Sewer customers of Alabama’s Jefferson County asked a judge to void the $3 billion in refinanced bonds that pushed the county into bankruptcy and replace the debt with a lower amount.
A group of state and local elected officials filed a lawsuit yesterday that repeated the previous allegations they made against several groups including investors that hold the debt, the banks behind the refinancing, a law firm involved in the transaction and bond insurers that guarantee the debt.
Sewer customers, county tax assessor Andrew Bennett, elected officials from the Birmingham City Council and the state legislature claim refinancing deals in 2002 and 2003 included interest-rate swaps that were illegal under Alabama’s constitution and were designed only to benefit investors and the banks.
“There is no credible evidence that could reasonably support a conclusion that the swap warrants were a remotely reasonable financial restructuring,” according to the complaint filed in U.S. Bankruptcy Court in Birmingham.

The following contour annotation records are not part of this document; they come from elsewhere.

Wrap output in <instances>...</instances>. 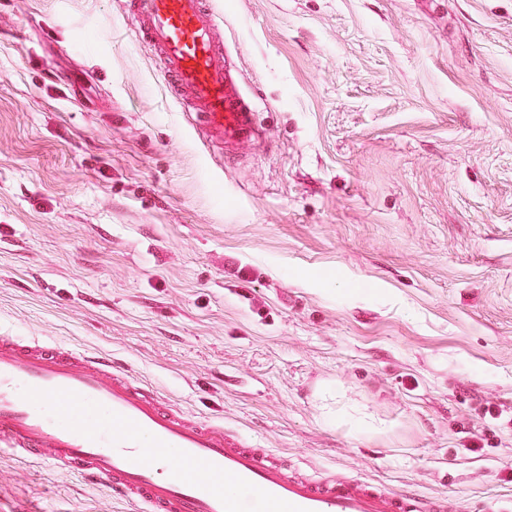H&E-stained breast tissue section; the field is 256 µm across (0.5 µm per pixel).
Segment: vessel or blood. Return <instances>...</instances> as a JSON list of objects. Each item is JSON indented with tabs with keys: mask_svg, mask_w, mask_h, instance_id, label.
<instances>
[{
	"mask_svg": "<svg viewBox=\"0 0 512 512\" xmlns=\"http://www.w3.org/2000/svg\"><path fill=\"white\" fill-rule=\"evenodd\" d=\"M139 43L189 99L210 141L232 153L258 135L208 0H132ZM29 453L105 482L136 512H420L414 495L355 478L288 475L223 426L189 420L126 371L96 357L0 339V453Z\"/></svg>",
	"mask_w": 512,
	"mask_h": 512,
	"instance_id": "b4317fda",
	"label": "vessel or blood"
}]
</instances>
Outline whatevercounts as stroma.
Returning a JSON list of instances; mask_svg holds the SVG:
<instances>
[{
    "label": "stroma",
    "instance_id": "stroma-1",
    "mask_svg": "<svg viewBox=\"0 0 512 512\" xmlns=\"http://www.w3.org/2000/svg\"><path fill=\"white\" fill-rule=\"evenodd\" d=\"M213 6L263 131L228 159L129 0H0V337L315 479L512 499V0ZM0 512L131 510L6 453Z\"/></svg>",
    "mask_w": 512,
    "mask_h": 512
}]
</instances>
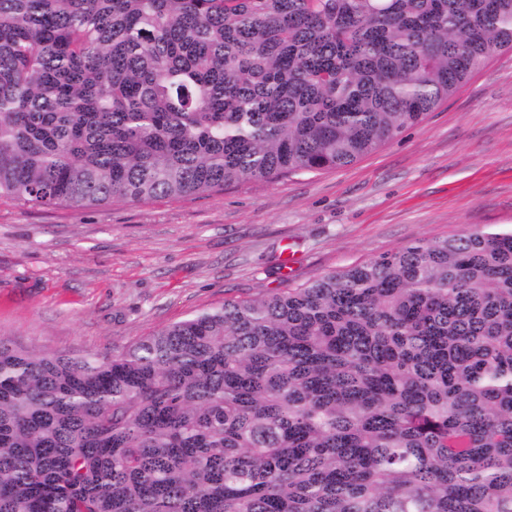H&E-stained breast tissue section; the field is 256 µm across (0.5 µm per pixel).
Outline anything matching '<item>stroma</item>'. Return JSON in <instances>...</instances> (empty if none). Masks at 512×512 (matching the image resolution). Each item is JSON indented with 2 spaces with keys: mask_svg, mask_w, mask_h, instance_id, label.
<instances>
[{
  "mask_svg": "<svg viewBox=\"0 0 512 512\" xmlns=\"http://www.w3.org/2000/svg\"><path fill=\"white\" fill-rule=\"evenodd\" d=\"M466 230H512L510 52L344 168L90 209L0 200V337L120 351L224 300Z\"/></svg>",
  "mask_w": 512,
  "mask_h": 512,
  "instance_id": "obj_1",
  "label": "stroma"
}]
</instances>
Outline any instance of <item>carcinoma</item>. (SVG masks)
Listing matches in <instances>:
<instances>
[{"label": "carcinoma", "mask_w": 512, "mask_h": 512, "mask_svg": "<svg viewBox=\"0 0 512 512\" xmlns=\"http://www.w3.org/2000/svg\"><path fill=\"white\" fill-rule=\"evenodd\" d=\"M512 0H0V199L353 164ZM0 512H512V231L418 240L112 354L0 337Z\"/></svg>", "instance_id": "1"}]
</instances>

The county is trying to negotiate a plan to cut its debt and end the biggest municipal bankruptcy ever filed in the U.S. In July county officials began talks with creditors, including the banks and bondholders named in the lawsuit.
The county filed for bankruptcy last year after elected officials and creditors failed to implement a proposal to cut the sewer debt by about $1 billion.
The county was named as a so-called nominal defendant. The main targets are the banks, including JPMorgan Chase & Co. and the trustee who represents the bondholders, Bank of New York Mellon Corp. The sewer customers and the elected officials are seeking class-action, or group, status to represent about 140,000 residential and industrial property owners.
Kevin Heine, a spokesman for Bank of New York Mellon, and
Elizabeth C. Seymour, a JPMorgan spokeswoman, weren’t immediately available in their New York offices to comment on the lawsuit today.
The plaintiffs will try to prove that bondholders’ liens on sewer revenues are invalid, which would weaken the investors’ legal argument that they must be fully repaid.
The swap transactions under attack refinanced about $2.68 billion in debt the county took on to upgrade the sewer system so it met federal standards. The refinancing increased the debt to more than $3 billion.
After the transaction, county auditors reported a $368 million loss associated with the transaction. In the complaint, the elected officials claim the deal illegally inflated the debt by at least $372 million. They want U.S. Bankruptcy Judge Thomas B. Bennett to require the county to repay only the original $2.68 billion.
In June, council members filed a claim against the county for $1.6 billion in overcharges from the sewer system arising from alleged “criminal activity” by managers. The judge told them to file the lawsuit.
The case is In re Jefferson County, 11-05736-9, U.S. Bankruptcy Court, Northern District of Alabama (Birmingham).